#### Extract to read ####

Run-together markdown formatting mixed with html makes images not load

Here’s a snippet of a post created on the Fedora Project discussion site from our Community Blog:

<p>Tell us what you think. Would you use this as your homepage now that it has a search engine field? How do you think we can further improve it?</p> ![](upload://na9g3dGvhEU753JEnGrz8xER4XS.png)<p class="has-text-align-center">OR</p> ![](upload://def2zSzNAJtyuOorvTI2eV7rGW1.png)<p>In you are interested in seeing more, check out the <a href="https://discussion.fedoraproject.org/t/how-do-you-feel-about-the-new-design-of-start-fedoraproject-org-page/28689">draft on Figma</a>. </p>

See how those markdown image lines don’t actually start on new lines? This makes the images not display. If I edit the message and add a carriage return before each ![], the images display properly.

Is there something I can change in our setup to fix this? Or is this just a bug in the plugin?

Hey @mattdm,

Could you share a link to the original WP post and the Discourse post with the excerpt if they’re published publicly?

####

* Things to do *
1. In the forum thread about images not loading, what fixes the image display when the message is edited?
2. Go on with the forum thread about images not loading, starting after its final post.

#### Extracted entries ####

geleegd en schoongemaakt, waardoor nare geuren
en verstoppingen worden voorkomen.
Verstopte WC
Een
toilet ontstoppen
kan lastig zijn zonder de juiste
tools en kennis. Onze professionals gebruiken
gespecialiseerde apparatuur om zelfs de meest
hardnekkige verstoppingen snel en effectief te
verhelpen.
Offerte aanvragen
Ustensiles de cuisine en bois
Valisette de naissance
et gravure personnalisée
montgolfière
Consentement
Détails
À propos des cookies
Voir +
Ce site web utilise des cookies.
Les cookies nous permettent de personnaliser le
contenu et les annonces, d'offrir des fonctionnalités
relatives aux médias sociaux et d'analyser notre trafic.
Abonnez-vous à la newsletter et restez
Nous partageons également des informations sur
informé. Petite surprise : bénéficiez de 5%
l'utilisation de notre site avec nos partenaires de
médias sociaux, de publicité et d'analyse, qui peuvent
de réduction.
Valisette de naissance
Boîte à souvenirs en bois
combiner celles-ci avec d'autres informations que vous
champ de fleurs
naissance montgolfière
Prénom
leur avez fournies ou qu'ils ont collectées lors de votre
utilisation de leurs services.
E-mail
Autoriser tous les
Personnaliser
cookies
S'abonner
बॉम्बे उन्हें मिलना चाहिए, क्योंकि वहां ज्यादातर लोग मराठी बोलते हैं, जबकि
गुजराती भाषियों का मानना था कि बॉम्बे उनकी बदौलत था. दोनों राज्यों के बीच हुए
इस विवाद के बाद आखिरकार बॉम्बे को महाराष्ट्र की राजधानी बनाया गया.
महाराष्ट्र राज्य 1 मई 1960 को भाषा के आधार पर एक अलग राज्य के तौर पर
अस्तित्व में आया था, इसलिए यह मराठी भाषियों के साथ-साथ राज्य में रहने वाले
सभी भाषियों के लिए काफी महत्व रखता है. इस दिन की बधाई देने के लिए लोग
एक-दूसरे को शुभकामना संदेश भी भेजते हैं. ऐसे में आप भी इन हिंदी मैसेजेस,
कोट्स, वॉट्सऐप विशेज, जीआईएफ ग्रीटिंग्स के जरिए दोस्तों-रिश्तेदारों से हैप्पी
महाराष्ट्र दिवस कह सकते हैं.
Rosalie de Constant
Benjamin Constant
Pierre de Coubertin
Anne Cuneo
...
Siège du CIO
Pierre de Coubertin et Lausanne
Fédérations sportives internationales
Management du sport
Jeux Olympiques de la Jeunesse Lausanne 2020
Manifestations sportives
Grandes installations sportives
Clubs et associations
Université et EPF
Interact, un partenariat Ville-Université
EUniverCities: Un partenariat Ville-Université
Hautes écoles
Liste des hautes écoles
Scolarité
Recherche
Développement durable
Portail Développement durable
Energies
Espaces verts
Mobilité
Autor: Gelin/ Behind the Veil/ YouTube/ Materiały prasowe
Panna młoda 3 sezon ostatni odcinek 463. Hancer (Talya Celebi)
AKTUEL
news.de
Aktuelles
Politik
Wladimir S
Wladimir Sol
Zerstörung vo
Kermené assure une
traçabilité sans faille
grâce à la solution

####
#### Extracted entries ####

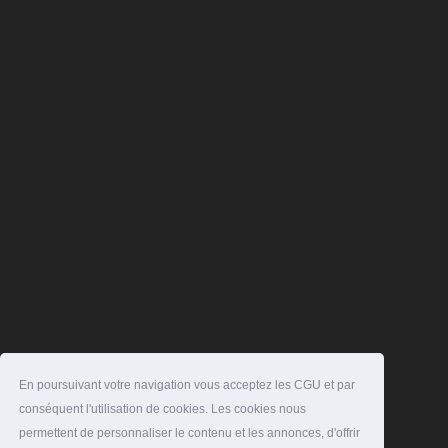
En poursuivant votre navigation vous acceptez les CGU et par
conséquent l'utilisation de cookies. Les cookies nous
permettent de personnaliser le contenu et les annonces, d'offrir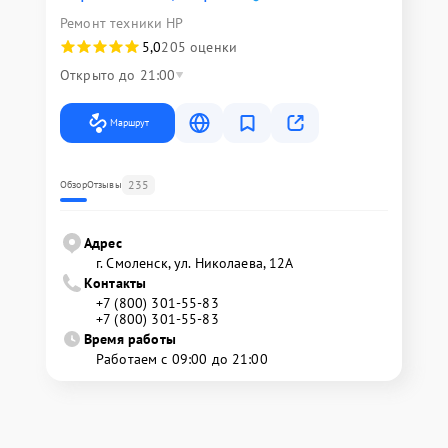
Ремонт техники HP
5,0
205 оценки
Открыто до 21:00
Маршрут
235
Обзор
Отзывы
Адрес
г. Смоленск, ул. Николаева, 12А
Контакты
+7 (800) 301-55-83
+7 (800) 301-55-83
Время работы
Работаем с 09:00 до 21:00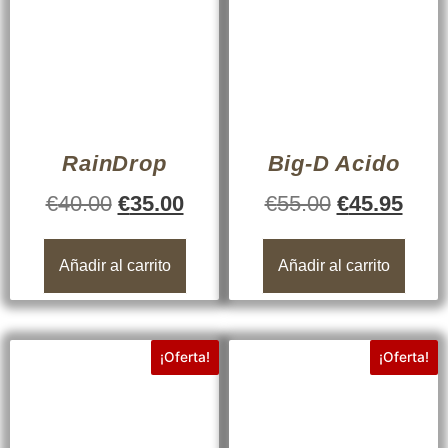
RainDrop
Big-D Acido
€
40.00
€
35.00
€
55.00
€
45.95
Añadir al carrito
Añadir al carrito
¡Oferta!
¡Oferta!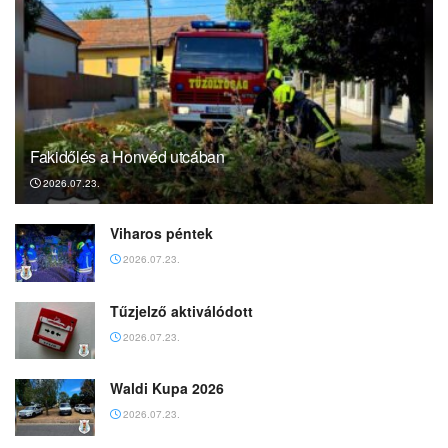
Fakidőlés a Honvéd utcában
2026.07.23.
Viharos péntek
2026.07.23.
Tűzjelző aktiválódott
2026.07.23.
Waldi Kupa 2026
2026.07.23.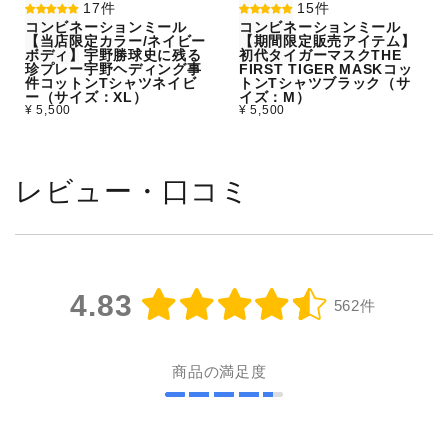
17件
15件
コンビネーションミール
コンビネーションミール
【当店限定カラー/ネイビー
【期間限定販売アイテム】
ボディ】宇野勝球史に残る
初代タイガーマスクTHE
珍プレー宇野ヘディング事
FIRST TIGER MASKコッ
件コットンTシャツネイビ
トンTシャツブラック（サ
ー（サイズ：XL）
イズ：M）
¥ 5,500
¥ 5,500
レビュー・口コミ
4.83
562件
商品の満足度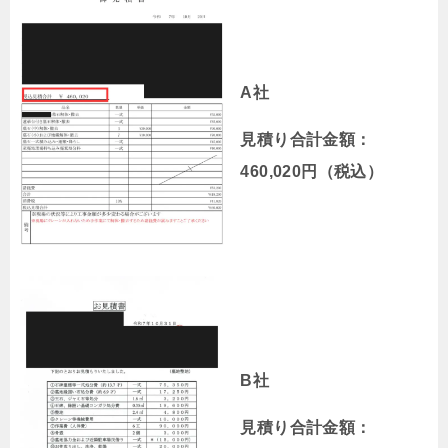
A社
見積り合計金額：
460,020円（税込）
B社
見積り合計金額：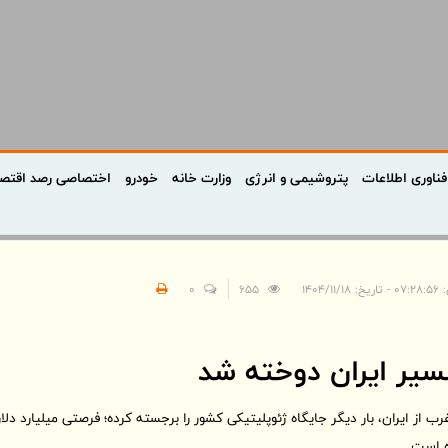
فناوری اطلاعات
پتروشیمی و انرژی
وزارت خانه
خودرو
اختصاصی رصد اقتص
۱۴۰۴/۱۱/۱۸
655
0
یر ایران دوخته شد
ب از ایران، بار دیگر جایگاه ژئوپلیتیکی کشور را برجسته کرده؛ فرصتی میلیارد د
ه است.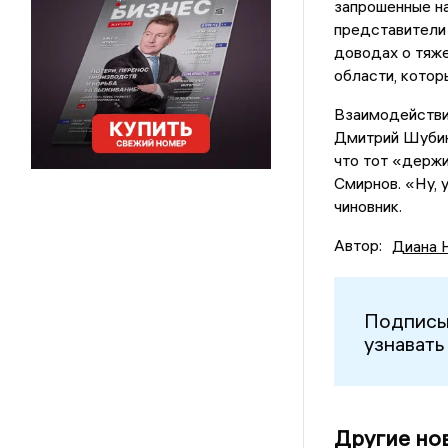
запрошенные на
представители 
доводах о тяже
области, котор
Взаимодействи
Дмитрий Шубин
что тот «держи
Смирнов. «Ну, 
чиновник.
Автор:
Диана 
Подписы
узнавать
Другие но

####

* Responses *
1. Adding a carriage return before each ![] makes the images display properly.

2.
The WP Discourse plugin essentially just passes whatever HTML it finds in the WP post to Discourse, which then processes it for inclusion in the Discourse post. So how HTML is displayed in snippets of Wordpress posts in Discourse comes down two things

  1. The original structure of the HTML in Wordpress (for example)
  2. How Discourse’s markdown parser parses HTML for display in Discourse posts (for example).

So it’s either going to be Wordpress HTML structural question, which is essentially something outside of WP Discourse or Discourse itself, or largely a question of opinion on what a HTML parser should do, albeit sometimes there’s a clear improvement that can be made on that front.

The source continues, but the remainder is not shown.